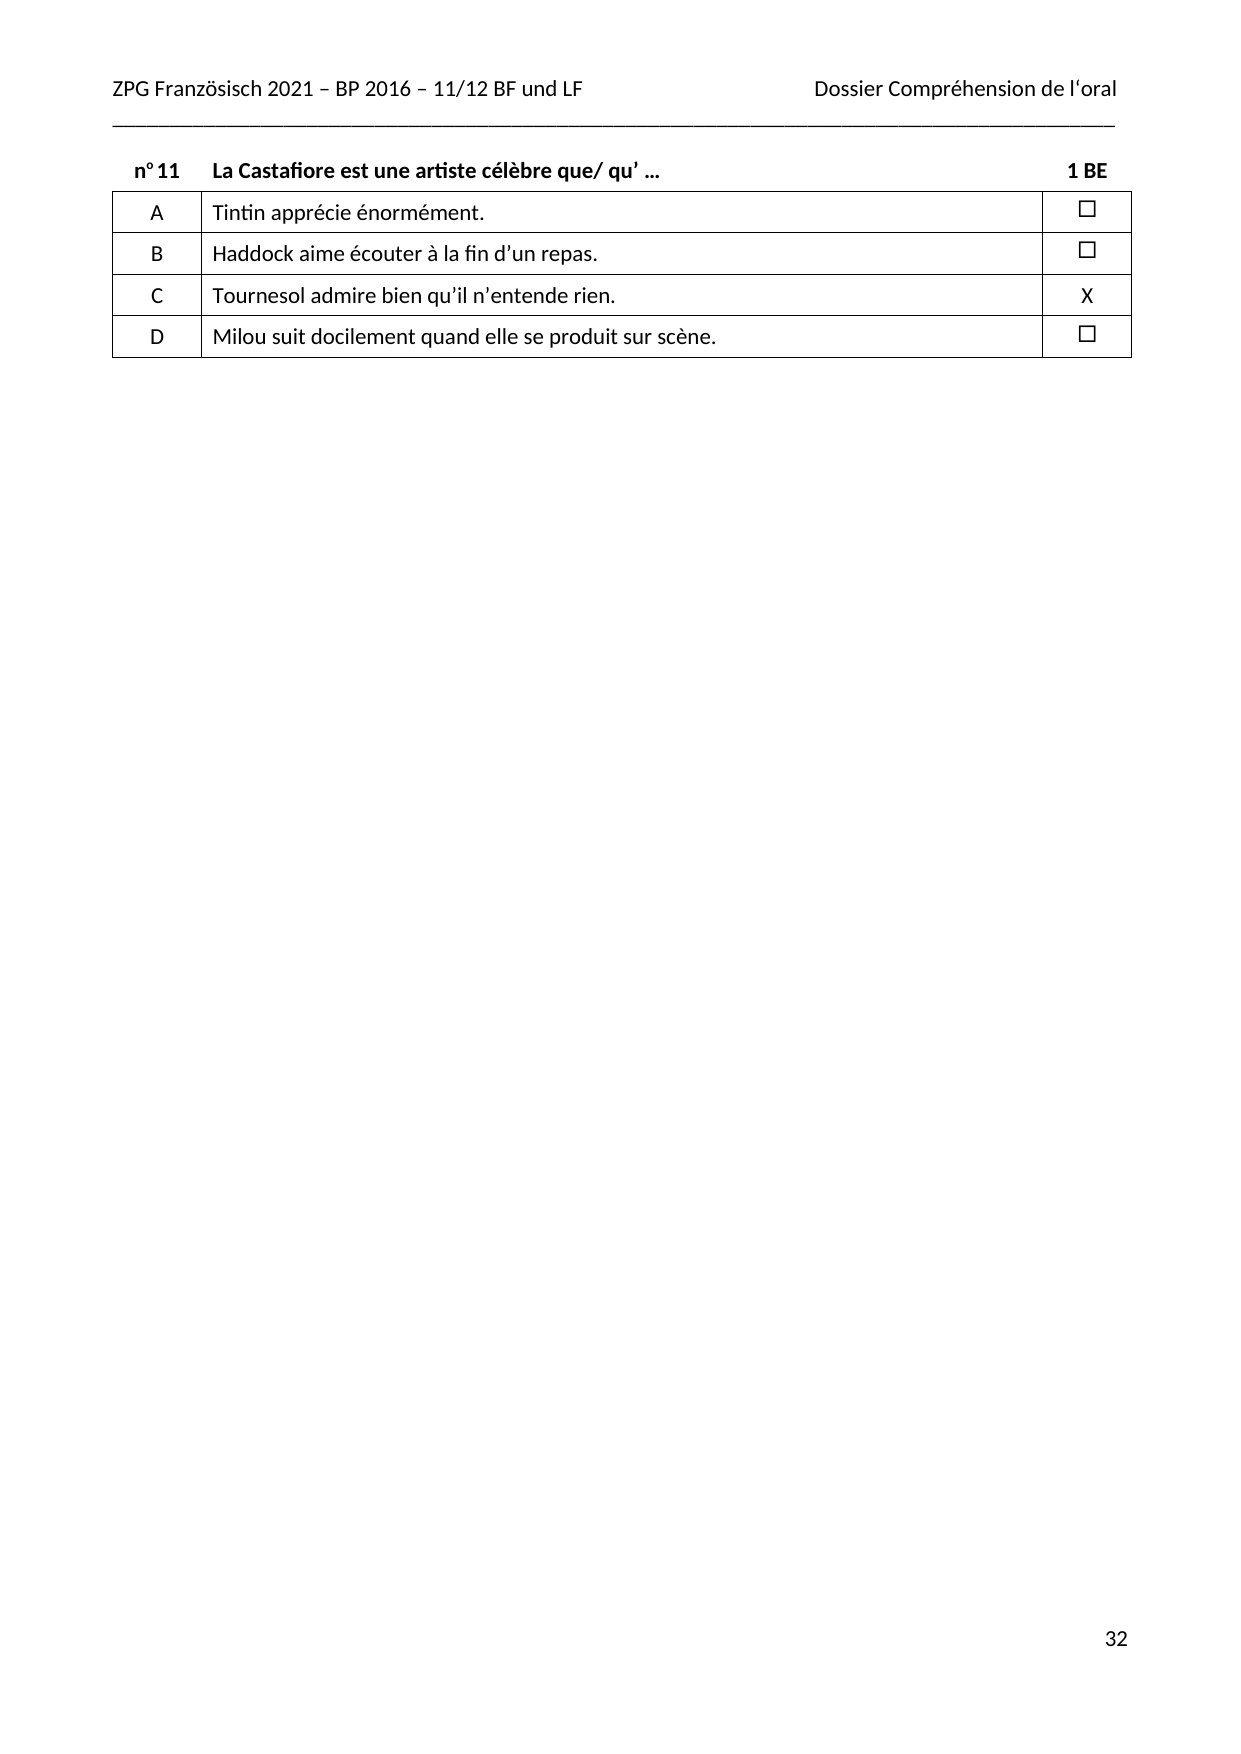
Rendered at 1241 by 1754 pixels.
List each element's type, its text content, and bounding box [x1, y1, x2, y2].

table_cell B [113, 233, 201, 274]
table_cell Tintin apprécie énormément. [202, 192, 1042, 232]
table_header no 11 [113, 150, 201, 191]
table_cell Haddock aime écouter à la fin d’un repas. [202, 233, 1042, 274]
table_cell Tournesol admire bien qu’il n’entende rien. [202, 275, 1042, 315]
table_cell [1043, 233, 1131, 274]
table_cell C [113, 275, 201, 315]
table_cell D [113, 316, 201, 357]
table_header 1 BE [1043, 150, 1131, 191]
table_cell [1043, 192, 1131, 232]
table_cell A [113, 192, 201, 232]
table_cell Milou suit docilement quand elle se produit sur scène. [202, 316, 1042, 357]
table_cell X [1043, 275, 1131, 315]
table_cell [1043, 316, 1131, 357]
table_header La Castafiore est une artiste célèbre que/ qu’ … [201, 150, 1043, 191]
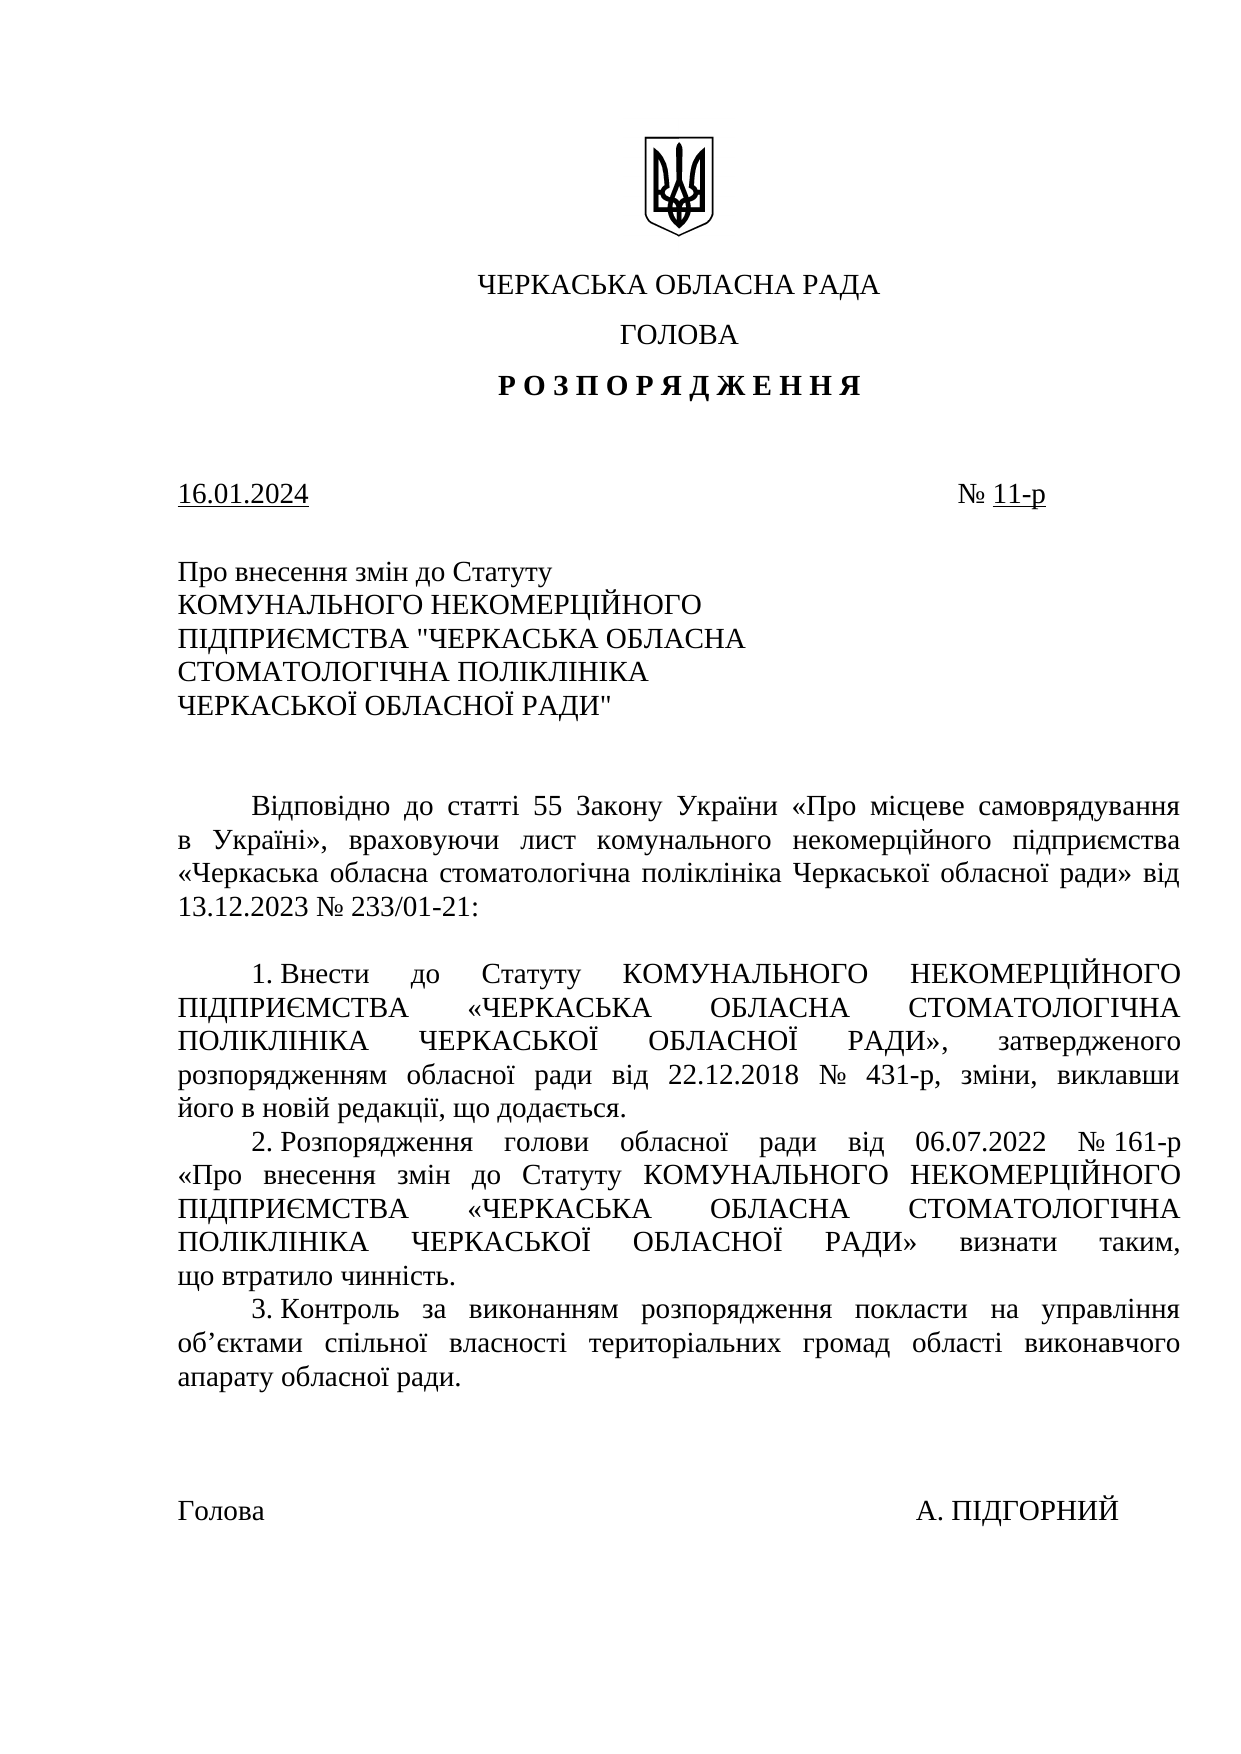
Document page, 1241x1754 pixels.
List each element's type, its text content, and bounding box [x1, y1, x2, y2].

text Р О З П О Р Я Д Ж Е Н Н Я [177, 368, 1181, 401]
text 3. Контроль за виконанням розпорядження покласти на управління об’єктами спільної власності територіальних громад області виконавчого апарату обласної ради. [177, 1292, 1181, 1392]
text 16.01.2024 № 11-р [177, 477, 1181, 510]
text ГОЛОВА [177, 317, 1181, 351]
text СТОМАТОЛОГІЧНА ПОЛІКЛІНІКА [177, 654, 1181, 688]
picture [622, 118, 736, 255]
text Про внесення змін до Статуту [177, 554, 1181, 587]
text Голова А. ПІДГОРНИЙ [177, 1493, 1181, 1526]
text Відповідно до статті 55 Закону України «Про місцеве самоврядування в Україні», враховуючи лист комунального некомерційного підприємства «Черкаська обласна стоматологічна поліклініка Черкаської обласної ради» від 13.12.2023 № 233/01-21: [177, 788, 1181, 923]
text ПІДПРИЄМСТВА "ЧЕРКАСЬКА ОБЛАСНА [177, 621, 1181, 654]
text 1. Внести до Статуту КОМУНАЛЬНОГО НЕКОМЕРЦІЙНОГО ПІДПРИЄМСТВА «ЧЕРКАСЬКА ОБЛАСНА СТОМАТОЛОГІЧНА ПОЛІКЛІНІКА ЧЕРКАСЬКОЇ ОБЛАСНОЇ РАДИ», затвердженого розпорядженням обласної ради від 22.12.2018 № 431-р, зміни, виклавши його в новій редакції, що додається. [177, 956, 1181, 1124]
text ЧЕРКАСЬКОЇ ОБЛАСНОЇ РАДИ" [177, 688, 1181, 721]
text КОМУНАЛЬНОГО НЕКОМЕРЦІЙНОГО [177, 587, 1181, 621]
text ЧЕРКАСЬКА ОБЛАСНА РАДА [177, 267, 1181, 301]
text 2. Розпорядження голови обласної ради від 06.07.2022 № 161-р «Про внесення змін до Статуту КОМУНАЛЬНОГО НЕКОМЕРЦІЙНОГО ПІДПРИЄМСТВА «ЧЕРКАСЬКА ОБЛАСНА СТОМАТОЛОГІЧНА ПОЛІКЛІНІКА ЧЕРКАСЬКОЇ ОБЛАСНОЇ РАДИ» визнати таким, що втратило чинність. [177, 1124, 1181, 1292]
※
**TASK BRIEF**
Whenever "pixels" shows up in a line of the listing, copy that whole line.

**TASK OUTPUT**
Rendered at 1241 by 1754 pixels.
Document page, 1241x1754 pixels.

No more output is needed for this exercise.